◆ **TASK ITEM**: State, as one number, how many lines in these records hold "субъекта".
[Start of Attachment]
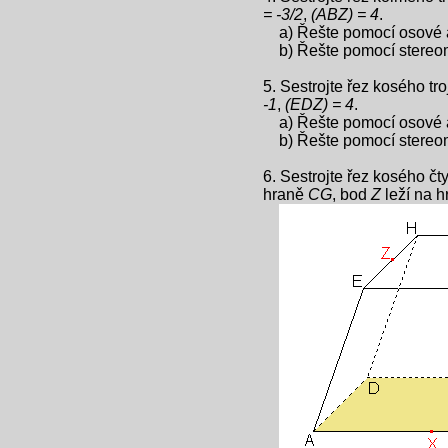
= -3/2
,
(ABZ) = 4
.
a) Řešte pomocí osové a
b) Řešte pomocí stereome
5. Sestrojte řez kosého t
-1
,
(EDZ) = 4
.
a) Řešte pomocí osové a
b) Řešte pomocí stereome
6. Sestrojte řez kosého č
hraně
CG
, bod
Z
leží na 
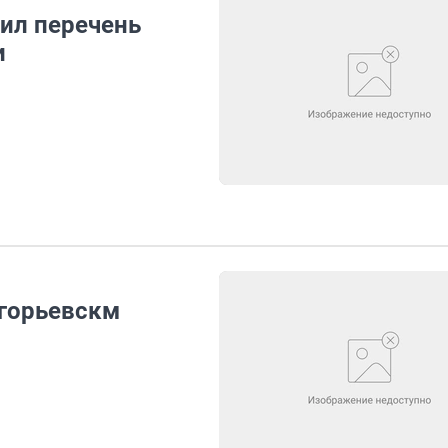
ил перечень
и
игорьевскм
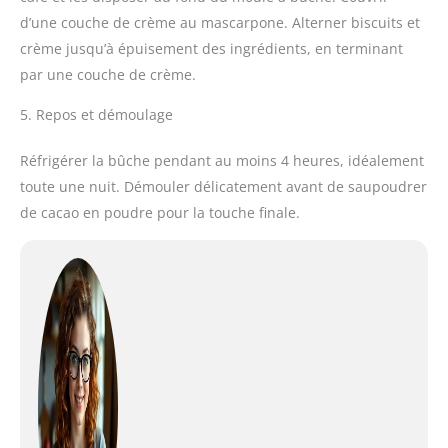
d’une couche de crème au mascarpone. Alterner biscuits et
crème jusqu’à épuisement des ingrédients, en terminant
par une couche de crème.
5. Repos et démoulage
Réfrigérer la bûche pendant au moins 4 heures, idéalement
toute une nuit. Démouler délicatement avant de saupoudrer
de cacao en poudre pour la touche finale.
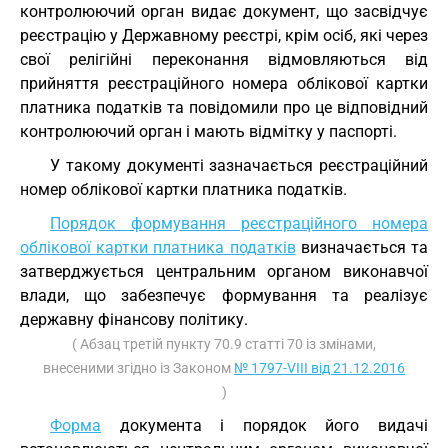
контролюючий орган видає документ, що засвідчує
реєстрацію у Державному реєстрі, крім осіб, які через
свої релігійні переконання відмовляються від
прийняття реєстраційного номера облікової картки
платника податків та повідомили про це відповідний
контролюючий орган і мають відмітку у паспорті.
У такому документі зазначається реєстраційний
номер облікової картки платника податків.
Порядок формування реєстраційного номера
облікової картки платника податків
визначається та
затверджується центральним органом виконавчої
влади, що забезпечує формування та реалізує
державну фінансову політику.
( Абзац третій пункту 70.9 статті 70 із змінами,
внесеними згідно із Законом
№ 1797-VIII від 21.12.2016
)
Форма
документа і порядок його видачі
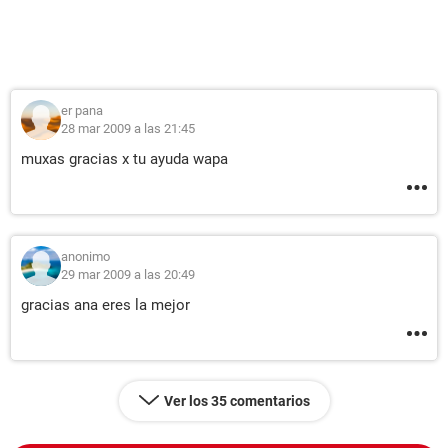
er pana
28 mar 2009 a las 21:45
muxas gracias x tu ayuda wapa
anonimo
29 mar 2009 a las 20:49
gracias ana eres la mejor
Ver los 35 comentarios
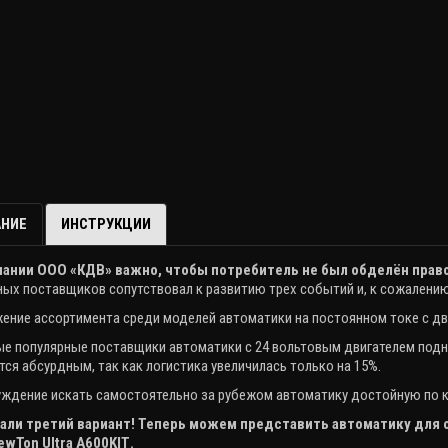
НИЕ
ИНСТРУКЦИИ
ании ООО «КДВ» важно, чтобы потребитель не был обделён прав
ых поставщиков сопутствовал к развитию трех событий и, к сожалению,
ение ассортимента среди моделей автоматики на постоянном токе с д
е популярные поставщики автоматики с 24 вольтовым двигателем подня
тся абсурдным, так как логистика увеличилась только на 15%.
ждение искать самостоятельно за рубежом автоматику достойную по ка
ли третий вариант! Теперь можем представить автоматику для о
ewTon
Ultra
A
600
KIT
.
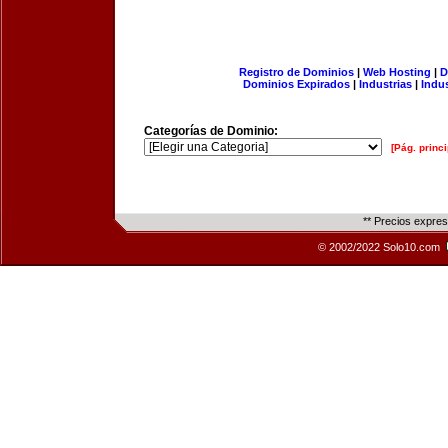
Registro de Dominios
|
Web Hosting
|
D
Dominios Expirados
|
Industrias
|
Indu
Categorías de Dominio:
[Pág. princi
** Precios expre
© 2002/2022 Solo10.com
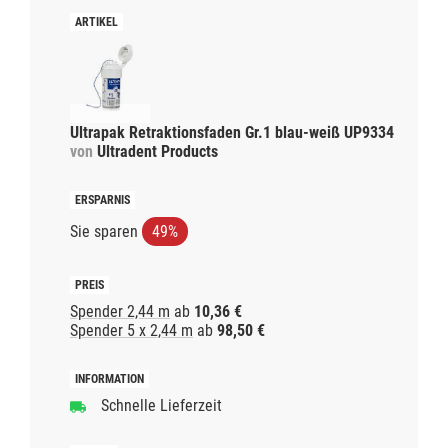
Ultrapak Retraktionsfaden Gr.1 blau-weiß UP9334
von
Ultradent Products
Sie sparen
49%
Spender 2,44 m
ab
10,36 €
Spender 5 x 2,44 m
ab
98,50 €
Schnelle Lieferzeit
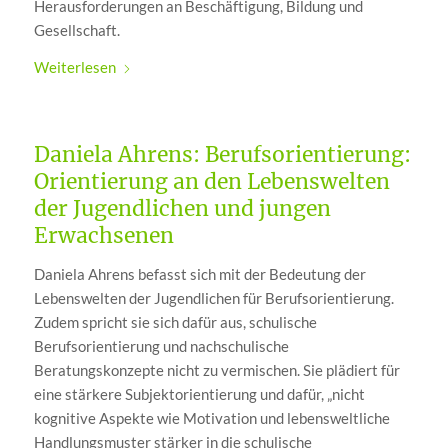
Herausforderungen an Beschäftigung, Bildung und
Gesellschaft.
Weiterlesen
Daniela Ahrens: Berufsorientierung:
Orientierung an den Lebenswelten
der Jugendlichen und jungen
Erwachsenen
Daniela Ahrens befasst sich mit der Bedeutung der
Lebenswelten der Jugendlichen für Berufsorientierung.
Zudem spricht sie sich dafür aus, schulische
Berufsorientierung und nachschulische
Beratungskonzepte nicht zu vermischen. Sie plädiert für
eine stärkere Subjektorientierung und dafür, „nicht
kognitive Aspekte wie Motivation und lebensweltliche
Handlungsmuster stärker in die schulische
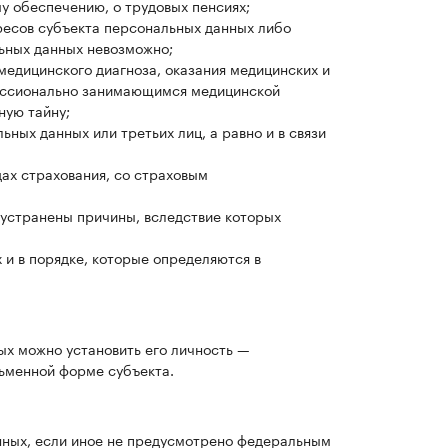
у обеспечению, о трудовых пенсиях;
ресов субъекта персональных данных либо
льных данных невозможно;
медицинского диагноза, оказания медицинских и
фессионально занимающимся медицинской
ную тайну;
ных данных или третьих лиц, а равно и в связи
ах страхования, со страховым
устранены причины, вследствие которых
и в порядке, которые определяются в
ых можно установить его личность —
ьменной форме субъекта.
нных, если иное не предусмотрено федеральным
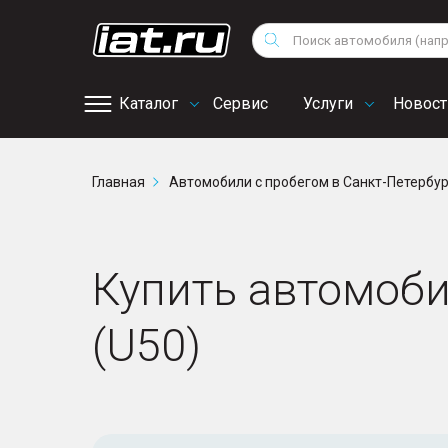
Мотоциклы
Vo
Снегоходы
Поиск
Au
Квадроциклы
Ci
Каталог
Сервис
Услуги
Новост
Онлайн запись на
Главная
Автомобили с пробегом в Санкт-Петербу
сервис
Купить автомобил
(U50)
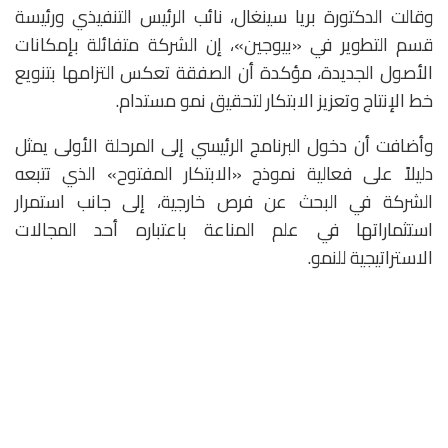
وقالت الدكتورة
بريا سينغال
، نائب الرئيس التنفيذي ورئيسة
قسم التطوير في «بيوجين»، إن الشركة متفائلة بإمكانات
الأصول الجديدة، مؤكدة أن الصفقة تعكس التزامها بتنويع
خط الإنتاج وتعزيز الابتكار لتحقيق نمو مستدام.
وأضافت أن دخول البرنامج الرئيسي إلى المرحلة الأولى يمثل
دليلاً على فعالية نموذج «الابتكار المفتوح» الذي تتبعه
الشركة في البحث عن فرص خارجية، إلى جانب استمرار
استثماراتها في علم المناعة باعتباره أحد المجالات
الاستراتيجية للنمو.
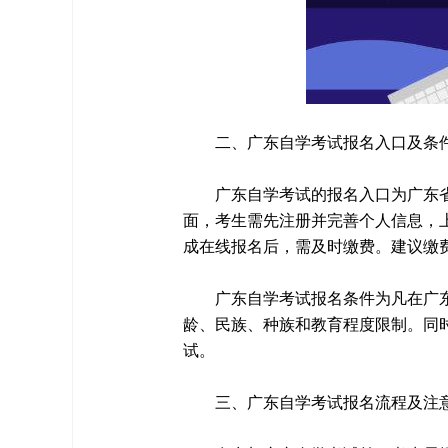
二、广东自学考试报名入口及条
广东自学考试的报名入口为广东省自学考试
面，考生需先注册并完善个人信息，
成在线报名后，需及时缴费。建议缴
广东自学考试报名条件为凡在广
龄、民族、种族和教育程度限制。同
试。
三、广东自学考试报名流程及注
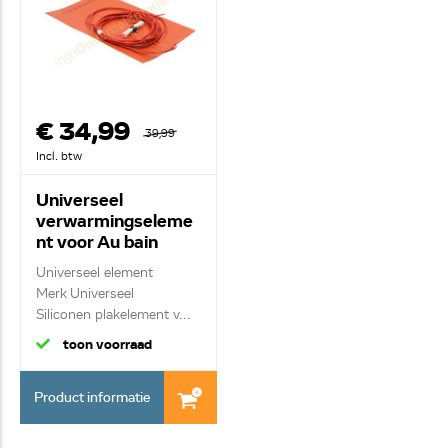
€ 34,99
39,99
Incl. btw
Universeel
verwarmingseleme
nt voor Au bain
marie 4119 560401
Universeel element
290x175mm
Merk Universeel
Siliconen plakelement v...
toon voorraad
Product informatie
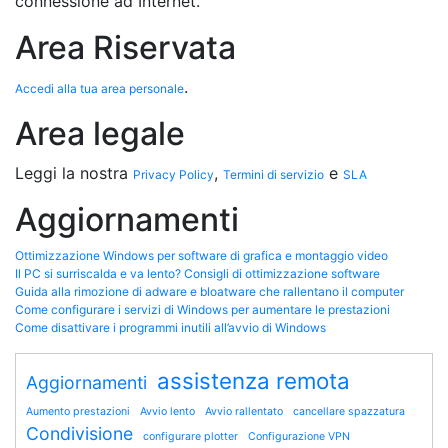
connessione ad Internet.
Area Riservata
.
Accedi alla tua area personale
Area legale
Leggi la nostra
,
e
Privacy Policy
Termini di servizio
SLA
Aggiornamenti
Ottimizzazione Windows per software di grafica e montaggio video
Il PC si surriscalda e va lento? Consigli di ottimizzazione software
Guida alla rimozione di adware e bloatware che rallentano il computer
Come configurare i servizi di Windows per aumentare le prestazioni
Come disattivare i programmi inutili all’avvio di Windows
assistenza remota
Aggiornamenti
Aumento prestazioni
Avvio lento
Avvio rallentato
cancellare spazzatura
Condivisione
configurare plotter
Configurazione VPN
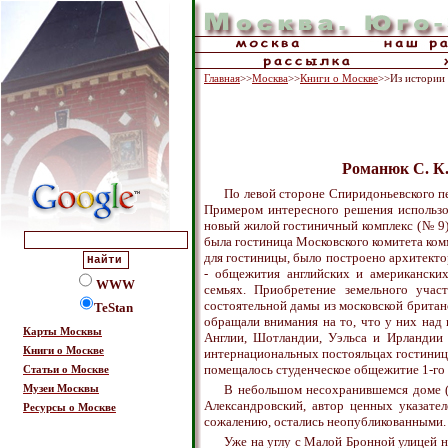
Главная
>>
Москва
>>
Книги о Москве
>>Из истории
Романюк С. К.
По левой стороне Спиридоньевского пе
Примером интересного решения использо
новый жилой гостиничный комплекс (№ 9)
была гостиница Московского комитета ком
для гостиницы, было построено архитектор
- общежития английских и американских
WWW
семьях. Приобретение земельного учас
состоятельной дамы из московской британс
TeStan
обращали внимания на то, что у них над
Карты Москвы
Англии, Шотландии, Уэльса и Ирландии 
Книги о Москве
интернациональных постояльцах гостиницы,
помещалось студенческое общежитие 1-го 
Статьи о Москве
В небольшом несохранившемся доме (№
Музеи Москвы
Александровский, автор ценных указател
Ресурсы о Москве
сожалению, остались неопубликованными.
Уже на углу с Малой Бронной улицей н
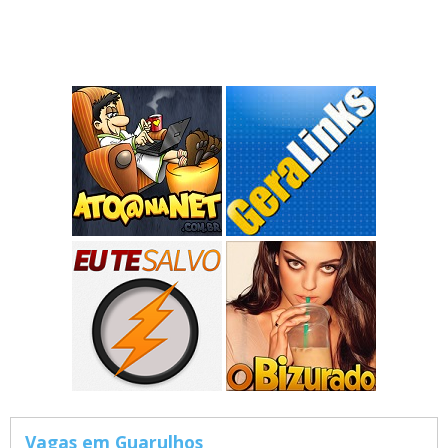
Vagas em Guarulhos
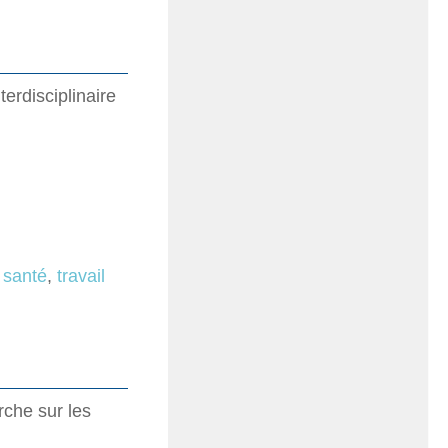
terdisciplinaire
,
santé
,
travail
che sur les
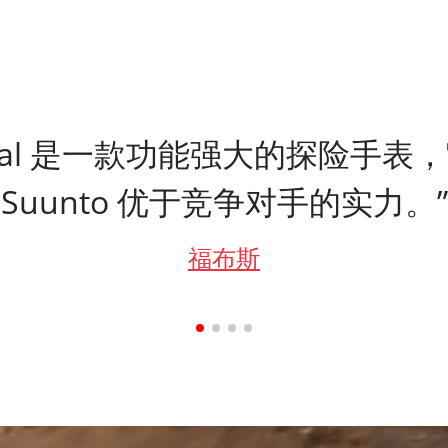
ertical 是一款功能强大的探险手
Suunto 优于竞争对手的实力。”
福布斯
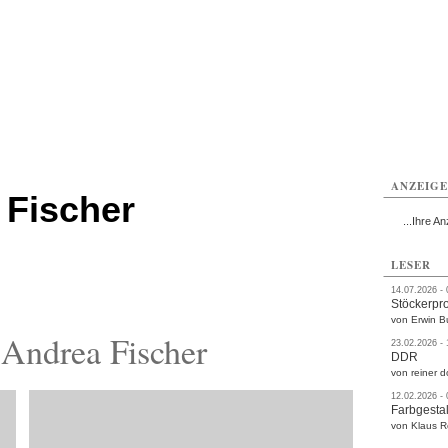
rlitz
Görlitz
Görlitz
Görlitz
Görlitz
Görlitz
rvice
Verkehr
Gesundheit
Kultur
Sport
Termine
ANZEIG
 Fischer
...Ihre An
LESER
14.07.2026 -
Stöckerpr
von Erwin B
Andrea Fischer
23.02.2026 -
DDR
von reiner d
12.02.2026 -
Farbgestal
von Klaus 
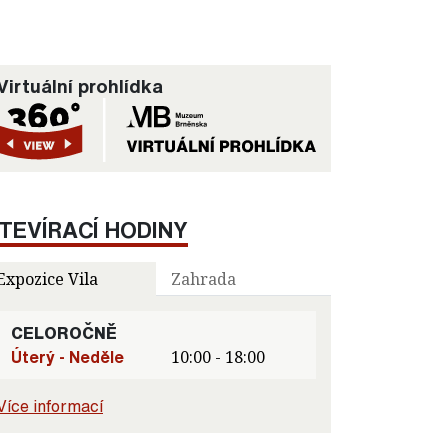
Virtuální prohlídka
TEVÍRACÍ HODINY
Expozice Vila
Zahrada
CELOROČNĚ
Úterý - Neděle
10:00 - 18:00
Více informací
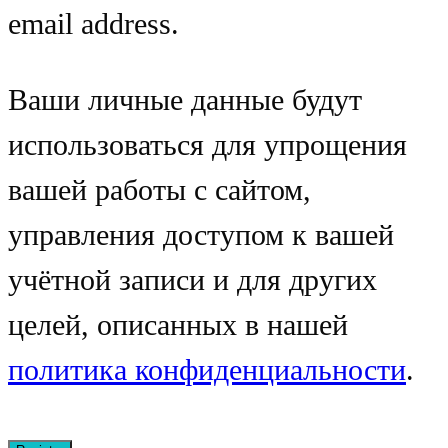
email address.
Ваши личные данные будут
использоваться для упрощения
вашей работы с сайтом,
управления доступом к вашей
учётной записи и для других
целей, описанных в нашей
политика конфиденциальности
.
[End of Attachment]
◆ **RESPONSE AREA**: 2